Eventually we summoned the energy to wander around the island, visiting the historic Christ Church on St. Simons, near the oak where the Wesleys preached some 300 years ago, then crossing the Torras Causeway to the mainland and over to Jekyll Island, which is close enough to see from St. Simons. Once the private playground of the Rockefellers and other wealthy families who owned it, Jekyll is now almost completely owned by the government, an interesting analogue for our culture at large. And thanks to the focus on conservation, much of the island--such as its characteristic dunes--remains untouched and lovely.
Leaving Jekyll at sunset, we headed down the causeway and hung a right onto 17 North and the imposing cable-stayed Sidney Lanier Bridge, which is more than a mile long and towers almost 500 feet at its highest point. I aimed the Stingray's high fenders toward the sky like a gun sight and rolled on the throttle, and when I hit the top of the bridge a couple hundred feet above the water, the Lowcountry opened below, the salt marshes below practically vermeil in the fading light.
Back on St. Simons, the well-neoned face of Southern Soul sits just off the merry havoc of the traffic circle, near the end of the runway for the island airport. Last year, even with GPS, I'd had trouble finding it, and resorted to calling: They drily suggested I look for the plume of smoke rising from the front of the building. This time I knew where to look, and, a little after nine, I pulled Scarlett into a space in front of a large stack of firewood that bookended one side of the outdoor seating area.

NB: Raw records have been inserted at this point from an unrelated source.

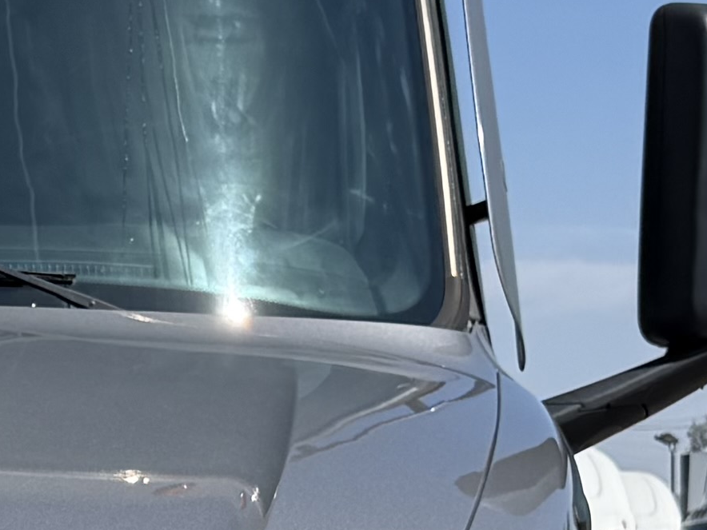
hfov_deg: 12.2
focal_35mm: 155
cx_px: -329
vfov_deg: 9.4
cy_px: 705
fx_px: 3166
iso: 80
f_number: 1.78
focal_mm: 6.76
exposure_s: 1/4673
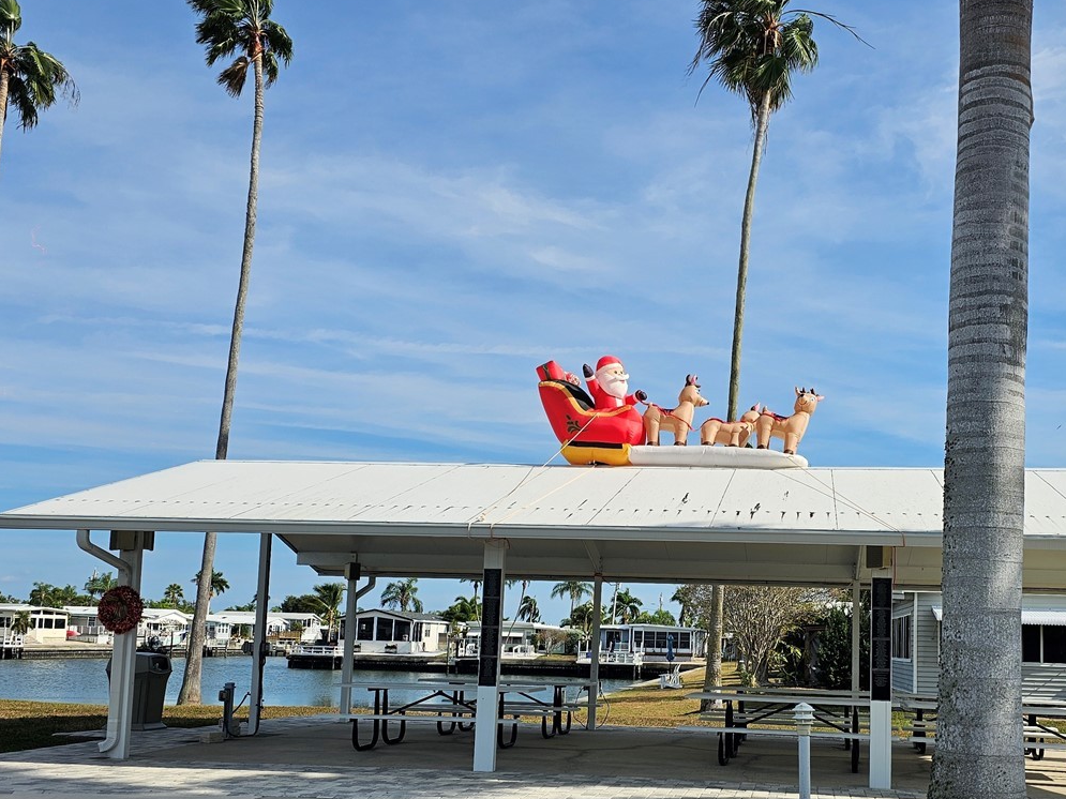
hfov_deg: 49.8
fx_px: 1139
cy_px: 541
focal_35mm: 37
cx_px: 649
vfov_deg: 38.2
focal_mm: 6.3
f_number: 1.7
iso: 10
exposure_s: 1/1339
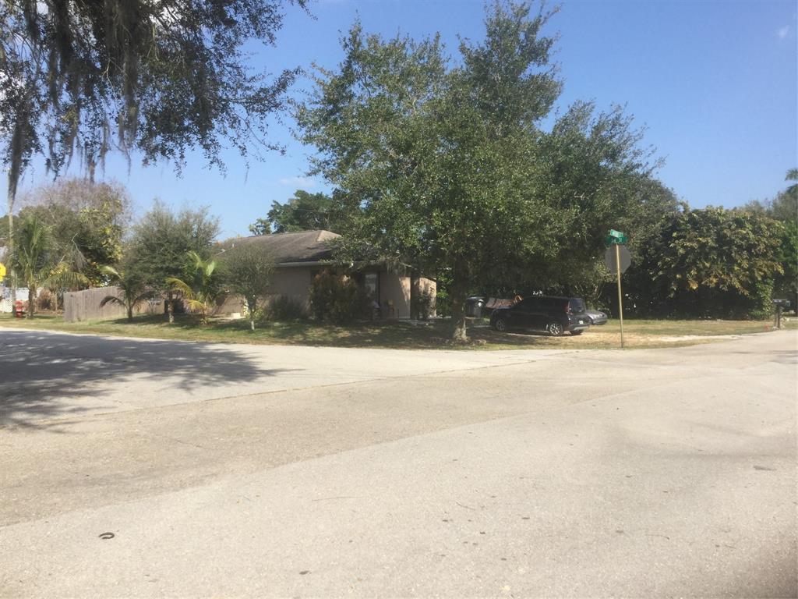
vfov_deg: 45.4
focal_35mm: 31
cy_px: 300
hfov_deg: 58.4
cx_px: 399
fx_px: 715
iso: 25
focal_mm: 3.3
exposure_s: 1/1045
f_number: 2.4
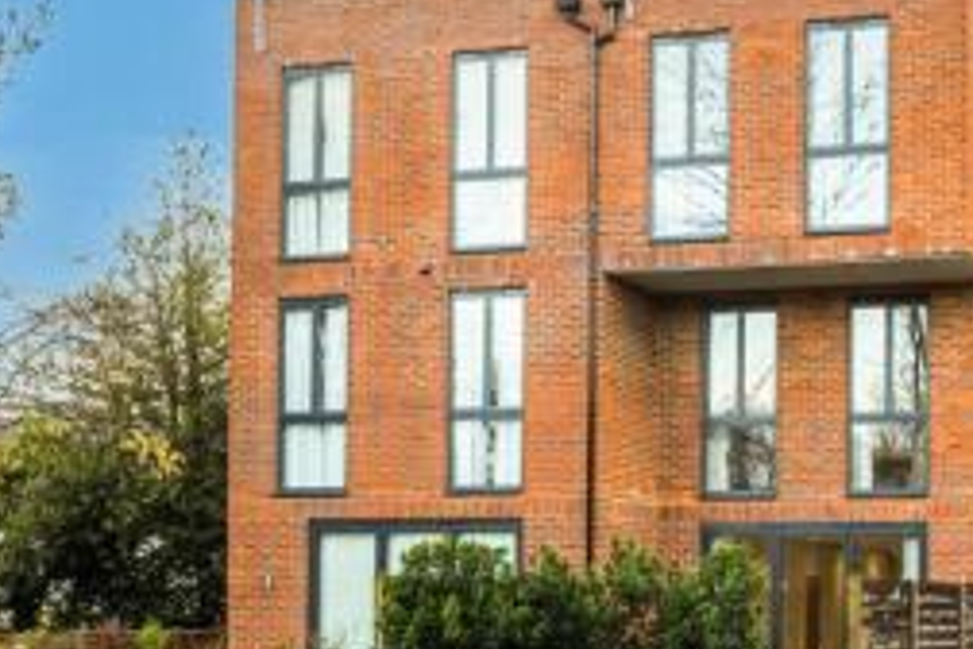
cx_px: 768
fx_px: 1838
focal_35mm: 68
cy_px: 353
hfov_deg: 29.0
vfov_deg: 20.0
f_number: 8
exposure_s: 1/100
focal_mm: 24
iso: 640
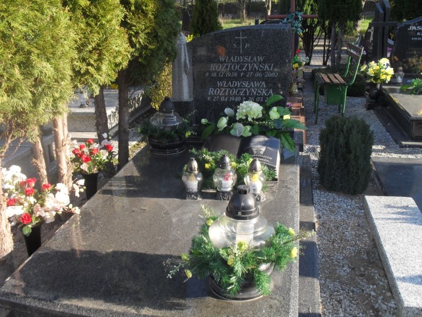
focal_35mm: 35
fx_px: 427
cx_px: 211
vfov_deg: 40.7
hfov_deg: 52.6
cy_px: 158
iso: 100
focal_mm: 6.3
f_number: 3.2
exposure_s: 1/250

Originally operated out of an old service station, Southern Soul burned a few years ago and has since been rebuilt, fortunately avoiding the sterile, plastic feel of new construction. Inside, the walls bear the customary indicia of a pork palace, including awards and a painting of a preternaturally large pig holding a PBR. Place your order on the left side of the long bar, then either pull up a stool or pick one of the four or five tables inside. Or, if you're more heat tolerant than we were at that moment, get comfortable at one of the long wooden tables outside.
I ordered a brisket sandwich and had a seat by the door to drain a glass of sweet tea while Jason ponied up for a pork sandwich. The brisket came, dry and cut square across the tight grain, with all the fat trimmed off and bearing a marvelous pink smoke ring. Even without sauce, it was incredible. Adding the "hot and spicy" sauce, which I selected over the mustard and vinegar variants, it was even better. Jason and I ate contently, me working steadily on the brisket and the fries, well-dusted with kosher salt, and then paused and looked up.
"It was worth it."
After dinner we swung by the fishing pier near the base of the St. Simons lighthouse. From that vantage point, we could make out the dark bulge of Jekyll to the south and the bobbing green and red lights of the shrimping fleet off in the distance to the east, enjoying the steady wind before heading back to the hotel for the night. One thing hung over our heads: When we arrived at the hotel after our brutal ride, Jason had reminded me that the ordeal was only half over. We still had to get home.
It was still dark when Scarlett snarled to life in the parking lot the next morning, and I reached under the front bumper to pull the covers off her Cibié driving lights. It was 5:30, and we were heading home--via the Interstate.